Installation via kubectl

1. Build the docker image docker build -t gcr.io/{project-id}/cloudkms-encryption
2. Push to a container registry docker push gcr.io/{project-id}/cloudkms-encryption
3. Modify the kubernetes manifest

kubectl create secret -n {namespace} generic cloudkms-encryption-svc-account --from-file client_secret.json
kubectl apply -n {namespace} -f cloudkms-encryption.yaml

Installation via Skaffold

This application can also be installed via skaffold. Modify the skaffold.yaml to set the appropriate project name.

skaffold run

Errors in Skaffold

When rerunning/installing the application, you may observe errors like this:

 - Error from server (Invalid): error when applying patch:
 ...
 ...
 `selector` does not match template `labels`

There is an open issue for this in the skaffold project.

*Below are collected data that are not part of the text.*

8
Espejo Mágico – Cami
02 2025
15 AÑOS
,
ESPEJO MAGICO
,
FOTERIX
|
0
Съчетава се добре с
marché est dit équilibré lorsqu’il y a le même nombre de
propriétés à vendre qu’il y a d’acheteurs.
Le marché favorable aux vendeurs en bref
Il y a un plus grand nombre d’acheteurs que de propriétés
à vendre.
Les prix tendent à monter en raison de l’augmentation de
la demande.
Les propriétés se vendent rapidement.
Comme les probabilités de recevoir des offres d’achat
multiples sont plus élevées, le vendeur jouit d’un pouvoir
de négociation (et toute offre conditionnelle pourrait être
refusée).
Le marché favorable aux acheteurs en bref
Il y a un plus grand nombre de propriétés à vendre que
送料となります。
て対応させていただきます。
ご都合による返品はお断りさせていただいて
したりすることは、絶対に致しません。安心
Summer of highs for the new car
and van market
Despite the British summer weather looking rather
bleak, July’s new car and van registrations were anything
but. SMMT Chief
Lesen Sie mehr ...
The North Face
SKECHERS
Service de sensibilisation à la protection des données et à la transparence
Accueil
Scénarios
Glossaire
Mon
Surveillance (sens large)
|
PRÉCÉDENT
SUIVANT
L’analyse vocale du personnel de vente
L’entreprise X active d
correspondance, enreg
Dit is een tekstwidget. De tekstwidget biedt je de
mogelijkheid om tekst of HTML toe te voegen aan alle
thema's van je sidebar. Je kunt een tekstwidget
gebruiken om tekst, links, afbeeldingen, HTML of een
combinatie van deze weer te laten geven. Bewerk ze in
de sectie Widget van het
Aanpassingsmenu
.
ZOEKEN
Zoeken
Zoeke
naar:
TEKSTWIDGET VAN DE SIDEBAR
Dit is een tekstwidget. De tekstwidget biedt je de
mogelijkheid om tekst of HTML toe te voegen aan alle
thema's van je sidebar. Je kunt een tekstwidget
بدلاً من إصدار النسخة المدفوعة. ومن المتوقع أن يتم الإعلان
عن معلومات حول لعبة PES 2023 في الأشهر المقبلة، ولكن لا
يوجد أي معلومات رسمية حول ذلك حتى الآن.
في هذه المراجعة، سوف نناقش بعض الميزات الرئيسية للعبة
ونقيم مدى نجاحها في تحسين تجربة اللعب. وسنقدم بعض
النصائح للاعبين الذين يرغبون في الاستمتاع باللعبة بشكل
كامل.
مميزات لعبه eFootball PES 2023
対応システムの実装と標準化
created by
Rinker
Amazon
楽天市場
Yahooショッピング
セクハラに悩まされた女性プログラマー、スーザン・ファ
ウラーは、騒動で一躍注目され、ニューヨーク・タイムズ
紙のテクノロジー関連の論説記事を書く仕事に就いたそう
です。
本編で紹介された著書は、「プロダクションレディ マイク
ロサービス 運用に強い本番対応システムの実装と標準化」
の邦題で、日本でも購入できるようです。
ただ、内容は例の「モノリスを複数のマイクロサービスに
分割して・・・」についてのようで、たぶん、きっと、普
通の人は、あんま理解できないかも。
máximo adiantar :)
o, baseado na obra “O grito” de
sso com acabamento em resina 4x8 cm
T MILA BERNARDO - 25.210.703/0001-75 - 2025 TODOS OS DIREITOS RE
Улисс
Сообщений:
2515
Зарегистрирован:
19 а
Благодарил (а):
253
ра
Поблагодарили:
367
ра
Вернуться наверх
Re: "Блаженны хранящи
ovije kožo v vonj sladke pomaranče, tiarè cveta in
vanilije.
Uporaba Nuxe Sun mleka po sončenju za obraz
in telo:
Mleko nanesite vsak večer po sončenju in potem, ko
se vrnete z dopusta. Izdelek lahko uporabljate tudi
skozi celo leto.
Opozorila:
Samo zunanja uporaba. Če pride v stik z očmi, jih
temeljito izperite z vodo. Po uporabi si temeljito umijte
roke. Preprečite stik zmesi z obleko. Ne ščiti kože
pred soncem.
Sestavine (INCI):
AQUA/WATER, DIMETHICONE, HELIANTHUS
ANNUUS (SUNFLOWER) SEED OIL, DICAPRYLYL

Workaound: first run skaffold delete and then skaffold run

Supported Operations

Environment Variables

The following environment variables are mandatory:

• GOOGLE_APPLICATION_CREDENTIALS - Path to service account json
• PROJECT_ID - GCP project id
• REGION - Crypto key region
• KEY_RING - Crypto key ring
• SYM_CRYPTO_KEY - Symmaetric key name
• ASYM_CRYPTO_KEY - Assymetric key name

Encrypt data (Symmetric Encryption)

Path: /encrypt Method: POST Accept: text/plain Content-Type: application/json

The response is base64 encoded

curl 0.0.0.0:8080/encrypt -d 'sample clear text data'

Output:

< HTTP/1.1 200 OK
< Content-Type: application/json; charset=UTF-8
<
{"payload":"CiQATxZWh3Ky1nUed8+Uzfy1rrZ0hUrvt8J0OZUyauXbrvv2TwwSLwCPcW8BdQBpa9PXMWdOUk1c8SLNPG7J4NCyVXNfF8FLBnhgXYMGNCeY4B0673bf"}

Decrypt data (Symmetric Decryption)

Path: /decrypt Method: POST Accept: text/plain Content-Type: application/json

curl 0.0.0.0:8080/decrypt -d 'CiQATxZWh3Ky1nUed8+Uzfy1rrZ0hUrvt8J0OZUyauXbrvv2TwwSLwCPcW8BdQBpa9PXMWdOUk1c8SLNPG7J4NCyVXNfF8FLBnhgXYMGNCeY4B0673bf'

Output:

< HTTP/1.1 200 OK
< Content-Type: application/json; charset=UTF-8
<
{"payload":"sample clear text data"}

Encrypt data (Asymmetric Encryption)

Path: /asmencrypt Method: POST Accept: text/plain Content-Type: application/json

The response is base64 encoded

curl localhost:8080/asmencrypt -H "Content-Type: text/plain" -d 'this is a test'

Output:

{"payload":"27dWLYAtq3tI7E3ukT5++9vEoevbb+r3uDB/CqeWxt7JrFtcoy4EMurcnhyVbsDjd7AwYB3icxs/ETEGmrxFESOR8xOI7vE2kCG+8xlFbMitIQDRsmuCwRNMyYfQMyUPtvN+eQ9YJmpxo7YqprOCk3OQ4PDew9R4VAVJxUurGbjNW5gvzLSfutqyR5y7/Ey54HRlNZCWD7GkHHi1YTIp/oc0VL9yr4K8D6P16aH4lF2H0qBF1dOGJCK19ArAZeRwPCauETdGgWepsB9BJIAvsH2CCgOGkACQHgYFIWoBCGW8CEONrlsWh455KctcZ7s4DfMI0YhTsPhu6OLpDbsTsQ=="}

Decrypt data (Asymmetric Decryption)

Path: /asmdecrypt Method: POST Accept: text/plain Content-Type: application/json

curl localhost:8080/asmdecrypt -H "Content-Type: text/plain" -d '27dWLYAtq3tI7E3ukT5++9vEoevbb+r3uDB/CqeWxt7JrFtcoy4EMurcnhyVbsDjd7AwYB3icxs/ETEGmrxFESOR8xOI7vE2kCG+8xlFbMitIQDRsmuCwRNMyYfQMyUPtvN+eQ9YJmpxo7YqprOCk3OQ4PDew9R4VAVJxUurGbjNW5gvzLSfutqyR5y7/Ey54HRlNZCWD7GkHHi1YTIp/oc0VL9yr4K8D6P16aH4lF2H0qBF1dOGJCK19ArAZeRwPCauETdGgWepsB9BJIAvsH2CCgOGkACQHgYFIWoBCGW8CEONrlsWh455KctcZ7s4DfMI0YhTsPhu6OLpDbsTsQ=='

Output:

{"payload":"this is a test"}

Create Secret

Creates a new secret in Secret Manager.

Path: /secrets Method: POST Accept: application/json Content-Type: application/json

curl localhost:8080/secrets -H "Content-Type: application/json" -d '{"secretId":"test"}'

Store Secret

Stores a secret in Secret Manager, optionally encrypts and stores a section in Secret Manager

Path: /storesecrets Method: POST Accept: application/json Content-Type: application/json

curl localhost:8080/storesecrets -H "Content-Type: application/json" -d '{"secretId":"test","payload":"test data"}'

The same method can be used to encrypt first with Cloud KMS and then store in Secret Manager.

{
  "secretId":"test",
  "payload":"test data",
  "encrypted": true
}

Access a secret

Access a secret in Secret Manager, optionally decrypts the secret first and retrieves in clear text

Path: /secrets/{secretName}/{version} Method: GET Accept: application/json Content-Type: application/json

curl localhost:8080/secrets/test/1

The same method can be used to access the data from Secret Manager and them decrypt with Cloud KMS

curl localhost:8080/secrets/test/1?ecrypted=true

Access patterns from Apigee hyrid

A typical pattern/example would be to use a Service Callout policy to access operations supported by the service.